Dort, wo Technik und Unternehmertum zusammenkommen, kann Großes entstehen. So auch an der TU Wien im „Extended Study on Innovation“-Programm, wo sich das Gründer-Trio, bestehend aus Roman Öfferlbauer, Lukas Hückel und Jonathan Buchinger, zum ersten Mal begegnete. Parallel dazu gründete Öfferlbauer 2023 in seinem Heimatort in Niederösterreich eine Energiegemeinschaft, zu einem Zeitpunkt, an dem das Thema noch jung und „technisch schwierig abzuwickeln“ war, so Öfferlbauer.

Aus improvisierten Tools und selbst geschriebenen Mini-Scripts für den Eigenbedarf wurde ein Jahr später sonnnig. Eine White-Label-Lösung für Abrechnung, Mitgliedermanagement und Datenanalyse von mittlerweile 30 Energiegemeinschaften in ganz Österreich.

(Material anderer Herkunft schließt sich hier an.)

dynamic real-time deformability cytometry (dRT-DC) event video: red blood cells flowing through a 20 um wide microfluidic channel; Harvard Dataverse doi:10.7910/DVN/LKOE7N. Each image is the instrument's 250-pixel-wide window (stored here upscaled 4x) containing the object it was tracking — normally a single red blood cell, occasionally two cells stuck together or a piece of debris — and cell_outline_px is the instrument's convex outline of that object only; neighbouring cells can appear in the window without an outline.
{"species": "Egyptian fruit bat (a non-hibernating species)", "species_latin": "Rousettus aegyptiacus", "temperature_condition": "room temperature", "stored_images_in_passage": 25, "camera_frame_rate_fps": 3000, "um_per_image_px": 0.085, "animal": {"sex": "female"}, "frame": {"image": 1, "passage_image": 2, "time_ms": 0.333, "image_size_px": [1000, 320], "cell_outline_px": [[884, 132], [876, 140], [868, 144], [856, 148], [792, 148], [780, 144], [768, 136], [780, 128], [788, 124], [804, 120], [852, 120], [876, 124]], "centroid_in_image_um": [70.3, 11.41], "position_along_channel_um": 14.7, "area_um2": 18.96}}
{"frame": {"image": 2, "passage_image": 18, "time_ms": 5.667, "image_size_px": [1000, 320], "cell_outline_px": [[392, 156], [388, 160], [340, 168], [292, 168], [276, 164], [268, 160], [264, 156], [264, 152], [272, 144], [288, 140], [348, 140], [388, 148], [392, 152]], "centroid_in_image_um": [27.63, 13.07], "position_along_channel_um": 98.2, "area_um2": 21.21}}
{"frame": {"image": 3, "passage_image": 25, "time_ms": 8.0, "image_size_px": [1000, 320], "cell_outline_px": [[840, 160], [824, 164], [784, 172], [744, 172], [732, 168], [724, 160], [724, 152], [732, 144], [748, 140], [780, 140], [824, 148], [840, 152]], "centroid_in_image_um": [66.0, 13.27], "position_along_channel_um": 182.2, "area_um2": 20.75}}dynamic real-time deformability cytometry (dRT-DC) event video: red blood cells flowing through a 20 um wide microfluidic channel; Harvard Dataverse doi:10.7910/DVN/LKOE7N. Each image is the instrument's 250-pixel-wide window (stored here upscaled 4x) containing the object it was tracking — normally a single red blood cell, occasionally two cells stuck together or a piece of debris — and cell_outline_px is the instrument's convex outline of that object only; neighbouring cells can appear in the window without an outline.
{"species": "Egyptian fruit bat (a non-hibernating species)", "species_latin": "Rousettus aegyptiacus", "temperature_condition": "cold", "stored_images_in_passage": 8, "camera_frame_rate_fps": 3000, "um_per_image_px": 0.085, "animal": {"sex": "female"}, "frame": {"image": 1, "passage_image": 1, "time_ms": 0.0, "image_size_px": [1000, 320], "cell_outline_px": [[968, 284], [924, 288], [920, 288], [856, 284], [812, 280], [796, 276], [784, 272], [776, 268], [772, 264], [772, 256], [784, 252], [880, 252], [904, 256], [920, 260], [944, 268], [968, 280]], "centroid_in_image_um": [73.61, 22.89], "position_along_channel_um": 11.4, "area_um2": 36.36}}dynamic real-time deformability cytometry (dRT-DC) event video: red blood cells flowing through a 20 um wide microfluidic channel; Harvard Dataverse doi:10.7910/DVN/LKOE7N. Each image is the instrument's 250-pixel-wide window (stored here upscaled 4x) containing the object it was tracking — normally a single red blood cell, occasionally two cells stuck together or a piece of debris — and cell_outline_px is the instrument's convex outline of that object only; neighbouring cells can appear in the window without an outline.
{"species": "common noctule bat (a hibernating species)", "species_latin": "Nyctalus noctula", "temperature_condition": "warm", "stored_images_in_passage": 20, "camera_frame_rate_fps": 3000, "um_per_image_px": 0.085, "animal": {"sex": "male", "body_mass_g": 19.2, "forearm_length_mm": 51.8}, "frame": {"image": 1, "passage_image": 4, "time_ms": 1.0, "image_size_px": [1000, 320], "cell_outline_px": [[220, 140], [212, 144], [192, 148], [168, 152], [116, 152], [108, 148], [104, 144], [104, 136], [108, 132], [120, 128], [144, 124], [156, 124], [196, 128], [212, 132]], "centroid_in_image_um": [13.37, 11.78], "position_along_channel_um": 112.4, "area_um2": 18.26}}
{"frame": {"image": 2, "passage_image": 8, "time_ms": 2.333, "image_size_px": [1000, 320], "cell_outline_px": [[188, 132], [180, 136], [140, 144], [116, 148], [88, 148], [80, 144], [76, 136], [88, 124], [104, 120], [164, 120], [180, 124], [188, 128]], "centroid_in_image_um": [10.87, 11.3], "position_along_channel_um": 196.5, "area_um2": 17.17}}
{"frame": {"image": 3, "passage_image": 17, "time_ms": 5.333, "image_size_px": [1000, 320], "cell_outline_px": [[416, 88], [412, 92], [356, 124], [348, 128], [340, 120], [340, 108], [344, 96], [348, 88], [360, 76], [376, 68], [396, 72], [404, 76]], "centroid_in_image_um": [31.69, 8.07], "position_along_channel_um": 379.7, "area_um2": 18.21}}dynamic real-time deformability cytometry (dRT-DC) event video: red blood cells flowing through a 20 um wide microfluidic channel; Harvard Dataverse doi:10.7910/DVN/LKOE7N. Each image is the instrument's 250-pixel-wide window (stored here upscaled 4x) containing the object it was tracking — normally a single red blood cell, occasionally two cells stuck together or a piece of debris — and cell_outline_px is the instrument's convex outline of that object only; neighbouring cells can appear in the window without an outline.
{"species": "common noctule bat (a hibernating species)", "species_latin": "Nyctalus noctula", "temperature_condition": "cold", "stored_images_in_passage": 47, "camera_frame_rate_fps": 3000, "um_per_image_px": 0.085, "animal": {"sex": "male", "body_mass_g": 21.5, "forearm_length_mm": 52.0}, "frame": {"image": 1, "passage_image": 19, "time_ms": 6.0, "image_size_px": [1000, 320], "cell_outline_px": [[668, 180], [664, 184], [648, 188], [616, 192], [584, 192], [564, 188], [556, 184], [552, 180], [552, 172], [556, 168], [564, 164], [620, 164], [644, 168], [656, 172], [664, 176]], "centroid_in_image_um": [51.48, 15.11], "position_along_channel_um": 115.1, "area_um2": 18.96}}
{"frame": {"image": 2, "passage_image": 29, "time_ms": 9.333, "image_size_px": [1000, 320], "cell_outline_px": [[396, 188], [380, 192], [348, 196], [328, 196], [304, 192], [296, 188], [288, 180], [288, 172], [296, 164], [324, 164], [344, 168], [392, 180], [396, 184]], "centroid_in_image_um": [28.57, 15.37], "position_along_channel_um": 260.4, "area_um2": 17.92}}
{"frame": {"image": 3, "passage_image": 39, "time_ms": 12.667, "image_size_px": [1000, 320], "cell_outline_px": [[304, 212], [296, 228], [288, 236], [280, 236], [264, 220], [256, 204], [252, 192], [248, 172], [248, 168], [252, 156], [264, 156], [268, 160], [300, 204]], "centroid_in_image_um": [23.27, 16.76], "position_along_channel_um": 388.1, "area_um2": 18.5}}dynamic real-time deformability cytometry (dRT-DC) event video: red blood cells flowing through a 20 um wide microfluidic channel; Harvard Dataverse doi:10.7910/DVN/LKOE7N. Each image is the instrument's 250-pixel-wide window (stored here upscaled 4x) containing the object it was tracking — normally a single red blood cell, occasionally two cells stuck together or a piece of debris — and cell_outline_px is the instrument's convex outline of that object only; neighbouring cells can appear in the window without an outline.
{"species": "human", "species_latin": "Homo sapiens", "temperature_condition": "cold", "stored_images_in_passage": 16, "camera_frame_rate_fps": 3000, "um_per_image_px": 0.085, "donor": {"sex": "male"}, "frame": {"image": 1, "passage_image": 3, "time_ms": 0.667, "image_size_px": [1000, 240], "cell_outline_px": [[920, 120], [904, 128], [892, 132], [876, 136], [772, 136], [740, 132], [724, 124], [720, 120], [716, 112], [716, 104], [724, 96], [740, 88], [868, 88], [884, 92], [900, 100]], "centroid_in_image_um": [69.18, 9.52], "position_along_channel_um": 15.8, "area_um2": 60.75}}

Wenn Strom aus der Nachbarschaft kommt

„Unser Blick war eigentlich immer auf Endverbraucher und Verbraucherinnen fokussiert. Also Privatpersonen, Unternehmen, Gemeinden“, erklärt Öfferlbauer im Interview. Eine Mission, die über die letzten zwei Jahre tausende Haushalte in ganz Österreich erreicht hat. Mittlerweile kann man über sonnnig den generierten Strom auch als Mitarbeiter:innen-Benefit oder Spende abgeben. „Im letzten halben Jahr hat sich da aber auch ziemlich viel auf der anderen Seite, also bei den Energieversorgungsunternehmen, getan“, verrät der Co-Founder.

Energieversorgungsunternehmen stünden zunehmend vor einem Einkaufs- und Prognoseproblem. In der Regel verbraucht die Kundschaft ihren Strom nach einem Standardprofil, mit dem der jeweilige Versorger seine Stromeinkäufe prognostiziert. Sind die Abnehmer:innen aber Teil einer Energiegemeinschaft, verschiebt sich dieses Profil radikal: Ein großer Teil des Energiebedarfs wird jetzt von der Energiegemeinschaft gedeckt und nur noch die Restmengen werden durch den Energieversorger geliefert. „Der Energieversorger hat die Energiemenge aber schon im Vorhinein eingekauft“ – und müsse sie kurzfristig wieder verkaufen, erklärt Öfferlbauer. Ein teures Ausgleichsenergie-Problem, das mit wachsendem Energy-Sharing-Anteil immer größer wird.

Sonnnig als potenzieller Partner für Energieversorger

Genau hier setzt das neue Produkt an, für das sonnnig gerade die dritte Förderung der Austria Wirtschaftsservice (aws) erhalten hat: eine White-Label-Lösung zum Energy Sharing, die Energieversorger direkt in ihr eigenes Kund:innenportal einbinden können. Im Hintergrund liefert sonnnig die Restlastprognose auf 15-Minuten-Basis, damit Versorger gezielter am Großhandel einkaufen können.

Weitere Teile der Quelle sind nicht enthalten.